Partly. Both target severe motor impairment from ALS, SCI, stroke, and locked-in syndrome. But the use cases diverge: Stentrode's published wins are in cursor / click / digital-switch control, while Connexus is purpose-built for speech restoration — an application Stentrode's 16 channels almost certainly cannot deliver.

Why does Connexus need so many more channels?

Speech decoding is bandwidth-hungry. The 2023 Stanford speech BCI used 256 intracortical channels and reached ~62 WPM; Paradromics is publicly targeting higher rates by scaling channel count further. Vascular ECoG can detect attempted-movement signals, but does not resolve the population activity that current speech decoders rely on.

Has Connexus been implanted in humans?

Not yet. Paradromics received an FDA IDE for the Connect-One first-in-human study on 2025-11-20. As of 2026-05, no human implants have been publicly announced.

Is Stentrode safer because it's less invasive?

Likely, on the procedural-risk axis — endovascular delivery avoids craniectomy. But 'less invasive' isn't synonymous with 'safer over years' in BCIs: vessel-wall integration carries its own risk profile (thrombosis, vessel patency), and long-term comparative data does not yet exist.

Which one will reach commercial approval first?
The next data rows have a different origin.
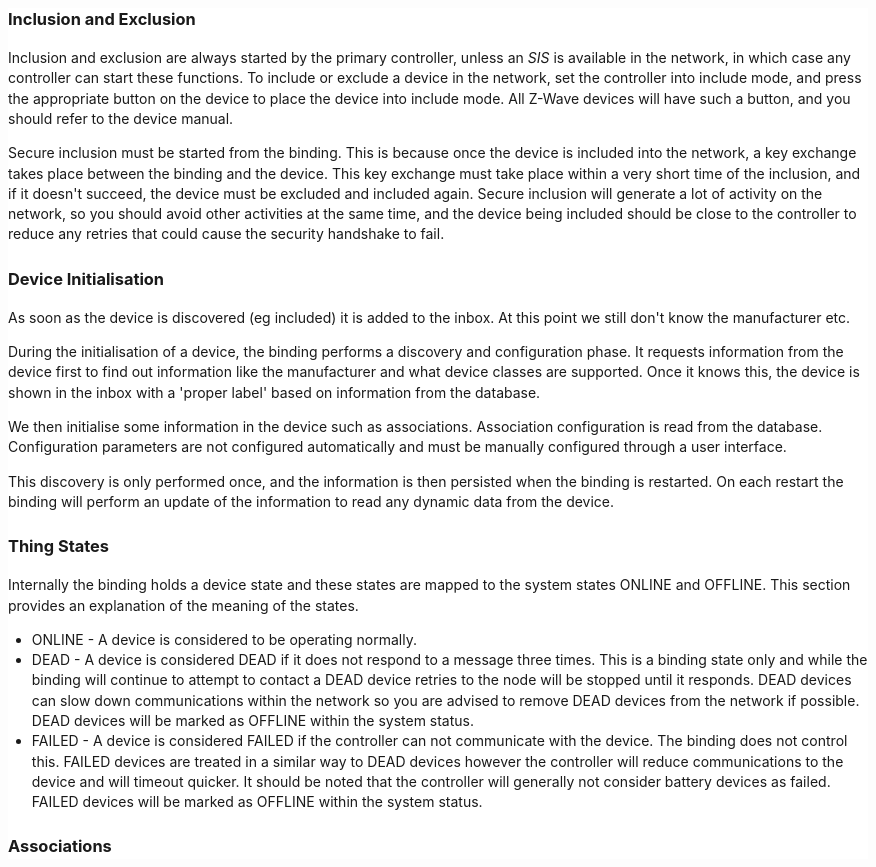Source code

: 
### Inclusion and Exclusion

Inclusion and exclusion are always started by the primary controller, unless an *SIS* is available in the network, in which case any controller can start these functions.  To include or exclude a device in the network, set the controller into include mode, and press the appropriate button on the device to place the device into include mode.  All Z-Wave devices will have such a button, and you should refer to the device manual.

Secure inclusion must be started from the binding. This is because once the device is included into the network, a key exchange takes place between the binding and the device. This key exchange must take place within a very short time of the inclusion, and if it doesn't succeed, the device must be excluded and included again.  Secure inclusion will generate a lot of activity on the network, so you should avoid other activities at the same time, and the device being included should be close to the controller to reduce any retries that could cause the security handshake to fail.


### Device Initialisation

As soon as the device is discovered (eg included) it is added to the inbox. At this point we still don't know the manufacturer etc.

During the initialisation of a device, the binding performs a discovery and configuration phase. It requests information from the device first to find out information like the manufacturer and what device classes are supported. Once it knows this, the device is shown in the inbox with a 'proper label' based on information from the database.

We then initialise some information in the device such as associations. Association configuration is read from the database. Configuration parameters are not configured automatically and must be manually configured through a user interface.

This discovery is only performed once, and the information is then persisted when the binding is restarted. On each restart the binding will perform an update of the information to read any dynamic data from the device.


### Thing States

Internally the binding holds a device state and these states are mapped to the system states ONLINE and OFFLINE. This section provides an explanation of the meaning of the states.

* ONLINE - A device is considered to be operating normally.
* DEAD - A device is considered DEAD if it does not respond to a message three times. This is a binding state only and while the binding will continue to attempt to contact a DEAD device retries to the node will be stopped until it responds. DEAD devices can slow down communications within the network so you are advised to remove DEAD devices from the network if possible. DEAD devices will be marked as OFFLINE within the system status.
* FAILED - A device is considered FAILED if the controller can not communicate with the device. The binding does not control this. FAILED devices are treated in a similar way to DEAD devices however the controller will reduce communications to the device and will timeout quicker. It should be noted that the controller will generally not consider battery devices as failed. FAILED devices will be marked as OFFLINE within the system status.


### Associations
Synchron's path is generally seen as faster — endovascular procedures fit existing neurointerventional workflows, and SWITCH / COMMAND already have multi-year clinical data. Connexus is earlier-stage but is targeting a higher-value indication with FDA Breakthrough designation. Both are pre-PMA as of 2026-05.

Bottom line

These devices solve overlapping problems with opposite tradeoffs. Stentrode is the safer, more clinically-validated option today, and the right answer for cursor-class assistive applications. Connexus is the higher-bandwidth bet on speech restoration, but the human evidence has not arrived yet. Both will likely succeed in different patient populations.